White House Watch: Trump 43%, Clinton 39%
http://www.rasmussenreports.com/public_content/politics/elections/election_2016/white_house_watch
The tables have turned in this week’s White House Watch. After trailing Hillary Clinton by five points for the prior two weeks, Donald Trump has now taken a four-point lead.
The latest Rasmussen Reports national telephone and online survey of Likely U.S. Voters finds Trump with 43% of the vote, while Clinton earns 39%. Twelve percent (12%) still like another candidate, and five percent (5%) are undecided. (To see survey question wording,
click here.)
Last week at this time, it was Clinton 44%, Trump 39%. This is
Trump’s highest level of support in Rasmussen Reports’ matchups with Clinton since last October. His support has been hovering around the 40% mark since April, but it remains to be seen whether he’s just having a good week or this actually represents a real move forward among voters.

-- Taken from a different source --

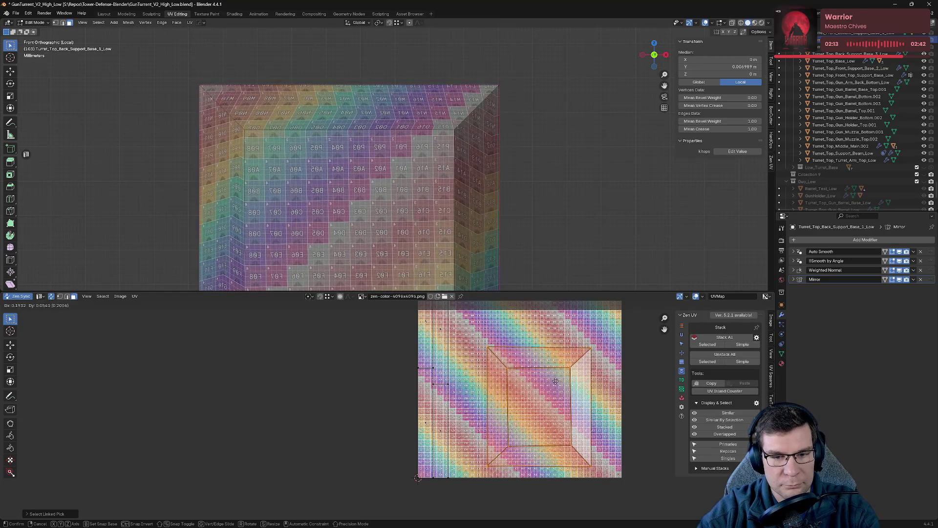
pyautogui.click(554, 381)
pyautogui.moveTo(527, 234); pyautogui.dragTo(522, 123, button='middle')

Trump now earns 75% support among his fellow Republicans and picks up 14% of the Democratic vote. Seventy-six percent (76%) of Democrats like Clinton, as do 10% of GOP voters.
Both candidates face a sizable number of potential defections because of unhappiness with them in their own parties.
(More below)
Clinton appears to have emerged relatively unscathed from the release this week of the House Select Committee on Benghazi’s report on her actions as secretary of State in connection with the murder of the U.S. ambassador to Libya and three other Americans by Islamic terrorists in September 2012. Rasmussen Reports will be releasing new numbers on Clinton and Benghazi at 10:30 a.m. Eastern today.

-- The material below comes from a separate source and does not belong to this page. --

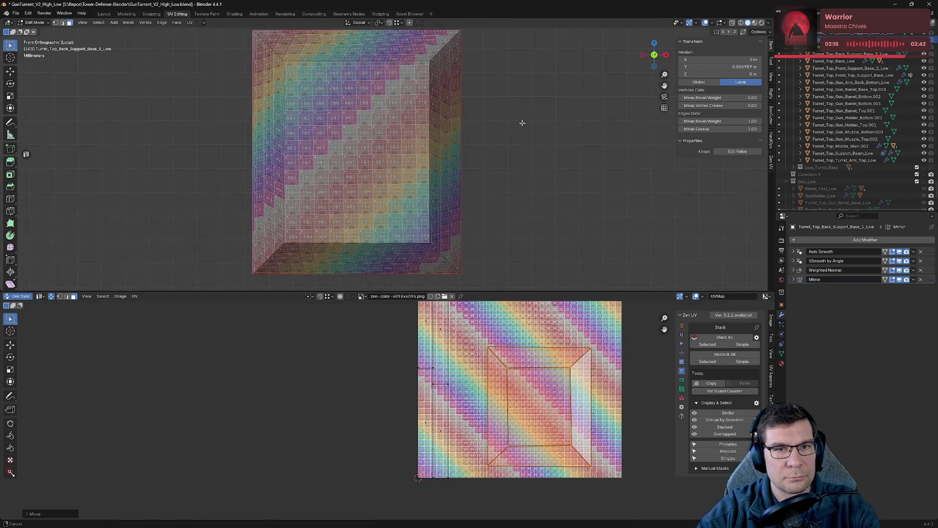
pyautogui.scroll(-1, 522, 123)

Trump made a major speech on jobs and trade on Tuesday that even the New York Times characterized as “perhaps the most forceful case he has made for the crux of his candidacy …. that the days of globalism have passed and that a new approach is necessary.” Some also speculate that last week’s vote in Great Britain to leave the European Union signals a rise of economic nationalism that is good for Trump. Despite the media panic and market swings that have resulted,
Americans are not particularly worried that the “Brexit” will hurt them in the pocketbook.
The latest terrorist carnage - this week in Istanbul, Turkey - also may be helping Trump who is arguing for a harsher response to radical Islam than Clinton.
Voters remain lukewarm about President Obama's national security policies and expect more of the same if Clinton moves back into the White House next January. Trump, if elected, will definitely change things, voters say, but not necessarily for the best.